## Task material
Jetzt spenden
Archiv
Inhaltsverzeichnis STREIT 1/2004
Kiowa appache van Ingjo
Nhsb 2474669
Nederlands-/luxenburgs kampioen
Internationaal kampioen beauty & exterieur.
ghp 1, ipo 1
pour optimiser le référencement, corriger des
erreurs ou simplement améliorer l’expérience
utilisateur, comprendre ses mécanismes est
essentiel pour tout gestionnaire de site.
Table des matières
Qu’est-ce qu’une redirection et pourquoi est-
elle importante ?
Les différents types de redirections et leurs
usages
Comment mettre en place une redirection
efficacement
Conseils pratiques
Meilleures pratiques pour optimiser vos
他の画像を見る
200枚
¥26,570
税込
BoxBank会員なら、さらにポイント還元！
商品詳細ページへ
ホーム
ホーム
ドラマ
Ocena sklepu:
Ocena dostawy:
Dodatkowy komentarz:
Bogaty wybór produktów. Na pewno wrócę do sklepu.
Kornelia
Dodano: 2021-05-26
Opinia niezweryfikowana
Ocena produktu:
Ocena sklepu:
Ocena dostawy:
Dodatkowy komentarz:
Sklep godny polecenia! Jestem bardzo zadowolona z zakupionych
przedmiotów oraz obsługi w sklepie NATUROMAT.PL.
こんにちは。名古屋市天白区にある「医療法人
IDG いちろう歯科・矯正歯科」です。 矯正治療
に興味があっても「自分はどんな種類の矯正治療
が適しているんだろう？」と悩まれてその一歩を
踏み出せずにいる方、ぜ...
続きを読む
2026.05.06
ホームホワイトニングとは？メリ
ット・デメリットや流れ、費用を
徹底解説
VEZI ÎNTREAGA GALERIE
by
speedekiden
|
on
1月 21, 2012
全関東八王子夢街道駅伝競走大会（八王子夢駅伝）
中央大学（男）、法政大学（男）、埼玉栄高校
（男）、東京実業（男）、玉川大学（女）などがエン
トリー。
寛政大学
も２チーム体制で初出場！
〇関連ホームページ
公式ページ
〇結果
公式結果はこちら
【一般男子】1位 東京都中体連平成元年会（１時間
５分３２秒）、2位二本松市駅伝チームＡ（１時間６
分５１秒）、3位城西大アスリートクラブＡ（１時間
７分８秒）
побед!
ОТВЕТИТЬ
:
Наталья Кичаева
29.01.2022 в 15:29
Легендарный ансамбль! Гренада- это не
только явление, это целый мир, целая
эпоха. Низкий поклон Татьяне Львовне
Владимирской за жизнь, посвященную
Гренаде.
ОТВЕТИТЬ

## Work to be completed
Starting from the line with "эпоха. Низкий поклон Татьяне Львовне" and ending with the final line of the data, quote every line exactly, both ends included.

## Exercise result
эпоха. Низкий поклон Татьяне Львовне
Владимирской за жизнь, посвященную
Гренаде.
ОТВЕТИТЬ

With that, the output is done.